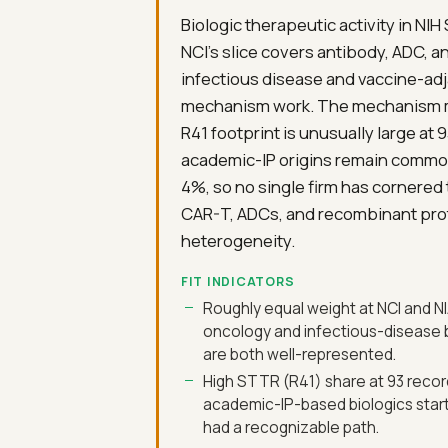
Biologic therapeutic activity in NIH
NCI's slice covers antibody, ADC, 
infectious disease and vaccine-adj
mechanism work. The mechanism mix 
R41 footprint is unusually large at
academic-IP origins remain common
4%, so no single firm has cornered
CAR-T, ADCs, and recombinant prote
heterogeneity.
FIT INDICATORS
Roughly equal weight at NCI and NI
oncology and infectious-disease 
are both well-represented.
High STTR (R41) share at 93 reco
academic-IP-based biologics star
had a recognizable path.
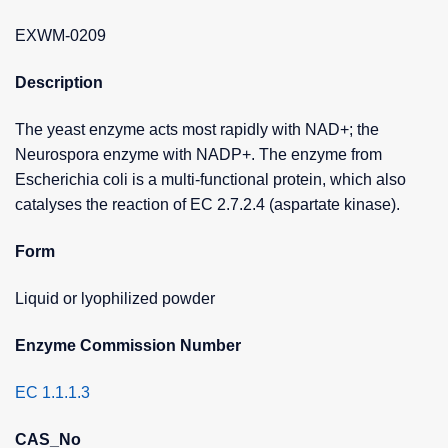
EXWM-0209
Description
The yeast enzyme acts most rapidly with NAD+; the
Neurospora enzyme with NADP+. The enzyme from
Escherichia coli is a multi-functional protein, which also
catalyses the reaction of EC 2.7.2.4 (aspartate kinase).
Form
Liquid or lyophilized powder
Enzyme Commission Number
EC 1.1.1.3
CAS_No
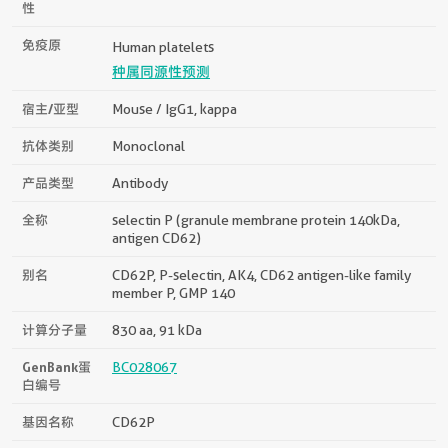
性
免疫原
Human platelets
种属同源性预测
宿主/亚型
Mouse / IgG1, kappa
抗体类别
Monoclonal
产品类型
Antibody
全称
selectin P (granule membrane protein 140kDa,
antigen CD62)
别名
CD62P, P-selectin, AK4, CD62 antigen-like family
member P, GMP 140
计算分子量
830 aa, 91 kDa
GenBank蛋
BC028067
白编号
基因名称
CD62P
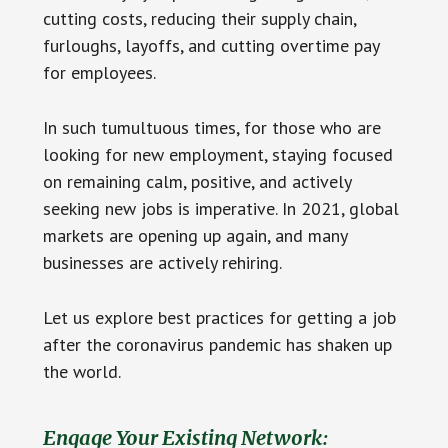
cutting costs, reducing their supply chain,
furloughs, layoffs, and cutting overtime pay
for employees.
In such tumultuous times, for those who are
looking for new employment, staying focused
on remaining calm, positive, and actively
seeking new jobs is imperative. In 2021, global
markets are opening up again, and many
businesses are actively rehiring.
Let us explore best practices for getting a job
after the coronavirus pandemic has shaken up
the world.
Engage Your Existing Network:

○ ○ ○

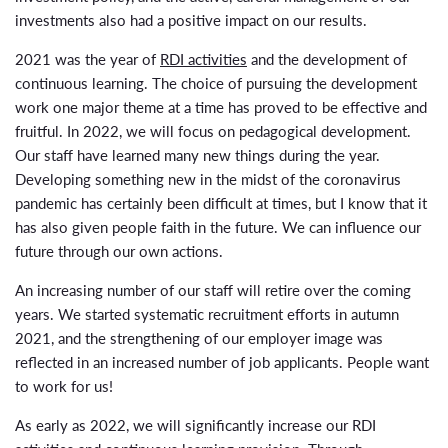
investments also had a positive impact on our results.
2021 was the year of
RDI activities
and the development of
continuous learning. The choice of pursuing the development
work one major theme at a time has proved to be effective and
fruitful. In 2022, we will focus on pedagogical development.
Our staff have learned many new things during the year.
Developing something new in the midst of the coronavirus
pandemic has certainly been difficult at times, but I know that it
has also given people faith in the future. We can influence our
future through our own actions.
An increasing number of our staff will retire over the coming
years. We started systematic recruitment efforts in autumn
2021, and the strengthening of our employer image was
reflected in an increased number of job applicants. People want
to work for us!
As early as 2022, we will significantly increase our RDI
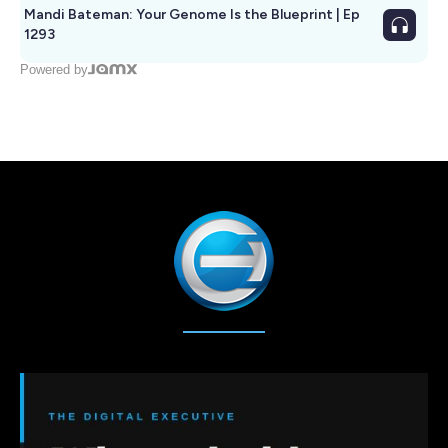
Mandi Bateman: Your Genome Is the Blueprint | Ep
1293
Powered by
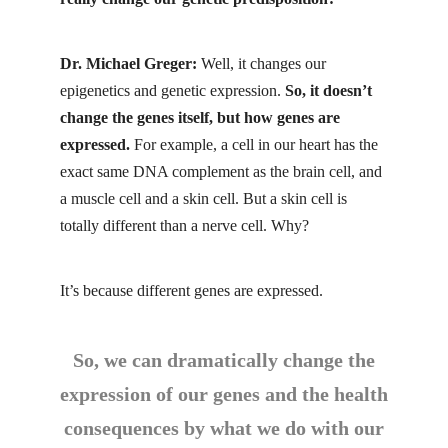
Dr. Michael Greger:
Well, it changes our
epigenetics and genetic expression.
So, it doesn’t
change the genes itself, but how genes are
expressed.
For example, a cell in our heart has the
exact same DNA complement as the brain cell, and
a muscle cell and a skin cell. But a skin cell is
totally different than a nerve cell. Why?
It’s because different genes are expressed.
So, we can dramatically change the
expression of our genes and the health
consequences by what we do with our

○ ○ ○

■ **Task prompt**:
Go back to the listing above and reproduce, exactly, the stretch from the line bearing "fruitful. In 2022, we" through the line bearing "consequences by what we do with our", without its pictures.

■ **Expected output**:
fruitful. In 2022, we will focus on pedagogical development.
Our staff have learned many new things during the year.
Developing something new in the midst of the coronavirus
pandemic has certainly been difficult at times, but I know that it
has also given people faith in the future. We can influence our
future through our own actions.
An increasing number of our staff will retire over the coming
years. We started systematic recruitment efforts in autumn
2021, and the strengthening of our employer image was
reflected in an increased number of job applicants. People want
to work for us!
As early as 2022, we will significantly increase our RDI
Mandi Bateman: Your Genome Is the Blueprint | Ep
1293
Powered by
Dr. Michael Greger:
Well, it changes our
epigenetics and genetic expression.
So, it doesn’t
change the genes itself, but how genes are
expressed.
For example, a cell in our heart has the
exact same DNA complement as the brain cell, and
a muscle cell and a skin cell. But a skin cell is
totally different than a nerve cell. Why?
It’s because different genes are expressed.
So, we can dramatically change the
expression of our genes and the health
consequences by what we do with our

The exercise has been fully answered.